The hustle and bustle of both summer and the harvest having passed, there is now time for rest and reflection. While summer is typically marked by a flurry of activity, autumn, in this passage, is marked by patience and watchfulness. There is no loudness here, simply waiting in contentment. This speaks volumes as to how Keats himself chose to spend his final years and months, and is also the state in which we leave Marlo at the end of the film; savoring the changing air and the orange glow cast by the lowered sun, accepting it rather than denying it, breathing it in deeply rather than attempting to hold her breath.

Whitman, in ‘Crossing Brooklyn Ferry,’ places value on the everyday passerby as he embarks on a journey from Manhattan to Brooklyn. Toward the end of the poem he begins to use the terms ‘great’ and ‘small,’ pairing them together as he underlines the importance of both.

…or the negligent leaning of their flesh against me as I sat,
Saw many I loved in the street or ferry-boat or public assembly,
Yet never told them a word,
Living the same life with the rest, the same old laughing, gnawing, sleeping,
Played the part that still looks back on the actor or actress,
The same old role, the role that is what we make it, as great as we like,
Or as small as we like, or both great and small. (ll. 123-132)
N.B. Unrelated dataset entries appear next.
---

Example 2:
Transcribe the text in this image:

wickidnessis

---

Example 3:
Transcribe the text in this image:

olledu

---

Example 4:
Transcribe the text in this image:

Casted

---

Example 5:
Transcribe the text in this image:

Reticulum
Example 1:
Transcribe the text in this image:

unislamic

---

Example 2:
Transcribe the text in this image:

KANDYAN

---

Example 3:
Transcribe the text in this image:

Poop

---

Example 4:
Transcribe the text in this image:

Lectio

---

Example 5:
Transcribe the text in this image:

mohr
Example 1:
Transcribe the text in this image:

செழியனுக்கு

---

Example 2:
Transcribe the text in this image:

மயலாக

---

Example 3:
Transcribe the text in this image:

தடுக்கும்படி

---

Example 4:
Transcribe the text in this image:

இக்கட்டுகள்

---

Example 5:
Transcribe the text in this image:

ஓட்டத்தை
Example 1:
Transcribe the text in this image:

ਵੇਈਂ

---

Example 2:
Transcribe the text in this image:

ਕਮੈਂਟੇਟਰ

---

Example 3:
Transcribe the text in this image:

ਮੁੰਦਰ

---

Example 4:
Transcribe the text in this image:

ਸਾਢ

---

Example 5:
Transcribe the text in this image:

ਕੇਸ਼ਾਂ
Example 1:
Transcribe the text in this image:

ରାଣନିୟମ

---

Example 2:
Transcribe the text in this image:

By juxtaposing these terms, Whitman actively makes the smallest gesture one of magnificent importance. Having spent most of the film looking back with regret, Marlo comes to realize by the last scene that what she had previously considered an insignificant and ‘small’ life is in actuality just as important as any of her youthful and ‘great’ fantasies. There is joy to be found in the grandiose and opulent, to be sure, but when this joy is not planted firmly in a healthy acceptance of and subsequent contentment in one’s life circumstance, it quickly becomes a millstone around one’s neck.
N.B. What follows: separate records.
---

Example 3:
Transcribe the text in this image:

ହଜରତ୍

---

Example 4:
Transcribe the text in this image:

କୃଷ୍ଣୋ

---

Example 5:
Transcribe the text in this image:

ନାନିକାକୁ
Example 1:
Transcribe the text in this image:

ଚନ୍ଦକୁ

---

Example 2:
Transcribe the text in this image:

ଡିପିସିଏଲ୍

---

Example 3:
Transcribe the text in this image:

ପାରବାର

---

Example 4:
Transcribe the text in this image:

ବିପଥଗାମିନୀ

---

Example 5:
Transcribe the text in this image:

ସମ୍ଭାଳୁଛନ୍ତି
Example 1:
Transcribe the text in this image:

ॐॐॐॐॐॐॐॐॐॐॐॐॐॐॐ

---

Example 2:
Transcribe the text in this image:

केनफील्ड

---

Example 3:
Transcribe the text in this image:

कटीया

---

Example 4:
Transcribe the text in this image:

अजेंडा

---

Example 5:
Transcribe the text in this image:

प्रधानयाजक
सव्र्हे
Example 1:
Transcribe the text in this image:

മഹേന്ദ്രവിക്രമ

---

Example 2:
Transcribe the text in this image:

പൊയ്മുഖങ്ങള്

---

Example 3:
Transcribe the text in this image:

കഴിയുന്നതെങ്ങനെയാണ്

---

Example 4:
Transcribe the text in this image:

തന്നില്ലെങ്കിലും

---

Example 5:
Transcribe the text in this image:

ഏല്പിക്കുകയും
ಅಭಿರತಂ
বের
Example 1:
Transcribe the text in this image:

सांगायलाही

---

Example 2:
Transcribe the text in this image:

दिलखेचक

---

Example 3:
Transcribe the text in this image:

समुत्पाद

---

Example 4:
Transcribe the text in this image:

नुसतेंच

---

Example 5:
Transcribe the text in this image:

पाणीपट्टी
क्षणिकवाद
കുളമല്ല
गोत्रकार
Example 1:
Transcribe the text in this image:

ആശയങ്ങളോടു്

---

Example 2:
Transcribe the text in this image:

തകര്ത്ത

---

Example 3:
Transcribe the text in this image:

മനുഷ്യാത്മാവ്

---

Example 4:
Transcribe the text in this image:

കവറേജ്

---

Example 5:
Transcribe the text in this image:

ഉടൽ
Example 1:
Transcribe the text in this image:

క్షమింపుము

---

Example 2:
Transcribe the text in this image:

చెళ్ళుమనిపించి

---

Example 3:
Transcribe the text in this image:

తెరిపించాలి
By the end of the film, the only visible changes to Marlo’s situation are the wounds she has endured. She doesn’t return to the job market, she doesn’t get a divorce, she just continues, not sporting a new career but rather limping on a set of crutches. Her wounds were always there, as ours so often are; the only thing that changes is that she is now living in tandem with them, rather than denying their existence. And so, while our situations may not always change the way we want them to, we may, like Marlo, live fully in view of our wounds. We are flawed individuals in need of crutches and the help of others.
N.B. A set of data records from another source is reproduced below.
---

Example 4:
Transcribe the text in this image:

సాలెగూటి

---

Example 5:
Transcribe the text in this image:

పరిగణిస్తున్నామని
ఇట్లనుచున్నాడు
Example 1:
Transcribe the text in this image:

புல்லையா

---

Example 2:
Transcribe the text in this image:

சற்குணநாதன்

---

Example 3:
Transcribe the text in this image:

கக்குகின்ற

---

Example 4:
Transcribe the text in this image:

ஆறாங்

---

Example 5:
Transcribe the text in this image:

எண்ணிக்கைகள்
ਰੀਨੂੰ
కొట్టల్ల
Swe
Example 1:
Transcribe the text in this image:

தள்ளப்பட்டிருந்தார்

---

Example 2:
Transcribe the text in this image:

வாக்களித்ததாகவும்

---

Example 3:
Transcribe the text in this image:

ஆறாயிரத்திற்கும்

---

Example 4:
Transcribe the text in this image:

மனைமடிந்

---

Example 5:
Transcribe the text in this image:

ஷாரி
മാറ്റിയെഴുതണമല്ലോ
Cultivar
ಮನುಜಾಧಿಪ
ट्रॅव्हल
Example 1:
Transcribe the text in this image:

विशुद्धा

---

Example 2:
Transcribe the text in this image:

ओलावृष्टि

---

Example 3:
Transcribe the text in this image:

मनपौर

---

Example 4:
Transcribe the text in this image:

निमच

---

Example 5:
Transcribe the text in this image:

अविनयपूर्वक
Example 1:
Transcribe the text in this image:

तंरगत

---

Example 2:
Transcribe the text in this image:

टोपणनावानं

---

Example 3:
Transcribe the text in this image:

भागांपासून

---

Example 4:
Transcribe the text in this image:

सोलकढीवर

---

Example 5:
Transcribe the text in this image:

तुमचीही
It was in that frame of mind that I left the theatre with what I like to call a subdued joy. It is the joy found in the mediocre and the plain, the contentment that comes when we accept that the bathroom must be cleaned once a week, the dishes might need to wait until tomorrow, and the trash must be taken out. It is a joy borne of accepting the great alongside the small, rather than demanding the former over the latter. And it is with that duality in mind that we, like Marlo, can continue to move through our days, seeing the value of the dreams we once had as well as the beauty of the lives we currently live but so often overlook.